**EXERCISE INSTRUCTIONS**
Apart from the pictures, output all of the records exactly.

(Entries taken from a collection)
*** Block opens ***

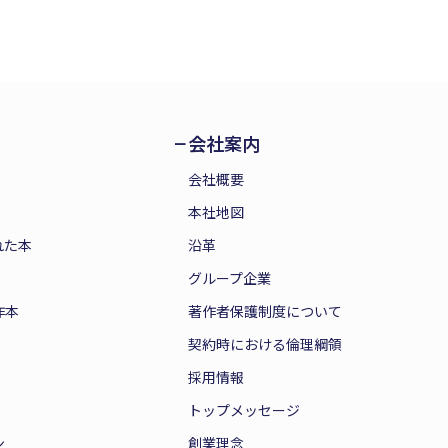
会社案内
会社概要
本社地図
れた本
沿革
グループ企業
作本
著作者保護制度について
契約時における倫理綱領
採用情報
トップメッセージ
ン
創業理念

*** Block closes ***

**RESULT OF THE TASK**
会社案内
会社概要
本社地図
れた本
沿革
グループ企業
作本
著作者保護制度について
契約時における倫理綱領
採用情報
トップメッセージ
ン
創業理念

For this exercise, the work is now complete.